The High Court has rejected a challenge from a solicitor struck off by the SDT for misconduct, in a ruling which emphasises the tough line taken by the courts since Salsbury.
In The Law Society v Salsbury  EWCA Civ 1285, Lord Justice Jackson said the High Court should only interfere with SDT penalties where they were “clearly inappropriate.”
Giving an “ex tempore” judgment earlier this month in Keazor v The Law Society (unreported – Lawtel summary 26/1/09), Lord Justice Maurice Kay rejected a challenge by Edward Keazor, struck off by the SDT for offences relating to misuse of clients’ funds, but not for dishonesty.
Keazor and another solicitor, Joyce Fortunate Benson, ran a partnership called Bensons Solicitors in central London.
They were struck off by the SDT in 2007 after a visit by an investigating officer from the SRA revealed a shortfall in their client account of over £1.7 million.
The SDT upheld allegations against Benson relating to breaches of the solicitors’ account rules and using client funds for the firm’s benefit, describing her conduct as “clearly dishonest.”
Keazor, the senior partner, was found to have broken the account rules and misused client funds.
Although there was no finding of dishonesty against him, the SDT said he had been guilty of a “serious abdication of responsibility.”
The tribunal said: “He was the senior and supervising partner yet in under two years a massive shortage on client account of £1.7 million had arisen.

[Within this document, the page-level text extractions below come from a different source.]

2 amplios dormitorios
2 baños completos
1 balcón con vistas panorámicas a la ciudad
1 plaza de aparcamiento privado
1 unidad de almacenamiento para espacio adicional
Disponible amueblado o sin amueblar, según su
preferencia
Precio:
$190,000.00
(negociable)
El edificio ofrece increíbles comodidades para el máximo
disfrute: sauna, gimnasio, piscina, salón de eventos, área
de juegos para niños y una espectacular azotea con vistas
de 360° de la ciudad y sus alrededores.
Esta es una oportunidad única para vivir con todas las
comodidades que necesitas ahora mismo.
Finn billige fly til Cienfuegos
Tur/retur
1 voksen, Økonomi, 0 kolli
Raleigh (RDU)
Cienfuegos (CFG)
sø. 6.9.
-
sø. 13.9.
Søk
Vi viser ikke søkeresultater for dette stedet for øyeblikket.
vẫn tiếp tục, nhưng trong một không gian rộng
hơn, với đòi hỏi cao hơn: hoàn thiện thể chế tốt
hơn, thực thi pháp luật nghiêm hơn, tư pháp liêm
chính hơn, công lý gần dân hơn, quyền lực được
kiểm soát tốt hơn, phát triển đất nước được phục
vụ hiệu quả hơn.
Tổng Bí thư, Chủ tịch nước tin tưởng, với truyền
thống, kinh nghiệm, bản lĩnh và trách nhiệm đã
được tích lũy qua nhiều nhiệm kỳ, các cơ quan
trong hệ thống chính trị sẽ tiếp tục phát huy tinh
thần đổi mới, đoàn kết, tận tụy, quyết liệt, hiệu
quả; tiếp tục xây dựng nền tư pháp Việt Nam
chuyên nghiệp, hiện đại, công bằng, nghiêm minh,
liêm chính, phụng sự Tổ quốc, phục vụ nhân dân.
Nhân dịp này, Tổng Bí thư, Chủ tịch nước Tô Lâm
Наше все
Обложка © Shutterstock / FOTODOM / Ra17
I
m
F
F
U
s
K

“By joining with the first respondent, who had not been qualified enough to practice alone, the second respondent had given her credibility.”
The SDT described Keazor as “reckless with regard to his stewardship of clients’ money.”
His appeal was heard by Lord Justice Maurice Kay and Mr Justice Simon.
The Lord Justice said Protocol 1, Article 1 of the ECHR (peaceful enjoyment of possessions) could apply to removal of a person’s professional status, but the right was subject to public interest considerations.
He said Keazor could not rely on Article 6 (right to a fair trial), because although the Society was required to refer specifically to dishonesty in formulating its allegations, it was not obliged to refer to recklessness.
The Lord Justice also rejected Keazor’s third grounds for appeal, that the SDT had misapplied Weston v Law Society (The Times 15 July 1998).
He said that although there were differences between the Weston and the Keazor cases, the SDT was entitled to consider it as an example of the approach to be taken where it was faced with two parties, one of whom had acted dishonestly, the other not.
Geoffrey Williams QC, a solicitor advocate, represented the Law Society.
“In cases of dishonesty, the Law Society must plead it. The Society does not have to plead recklessness, though it may be necessary for the tribunal to mention it when coming to its conclusions.
“When you’re striking off a solicitor who is honest, he needs to know why he has been struck off. The reasons would not be addressed unless they explained why his conduct was so serious.”
He said the leading case of Salsbury was “writ large” in Lord Justice Maurice Kay’s judgment and “applied to the letter.”
Williams said that when dealing with appeals from the SDT, the High Court now looked for an error of law, and if there was none, relied on Salsbury.
“As I anticipated, the appellant’s task has become more difficult,” he added.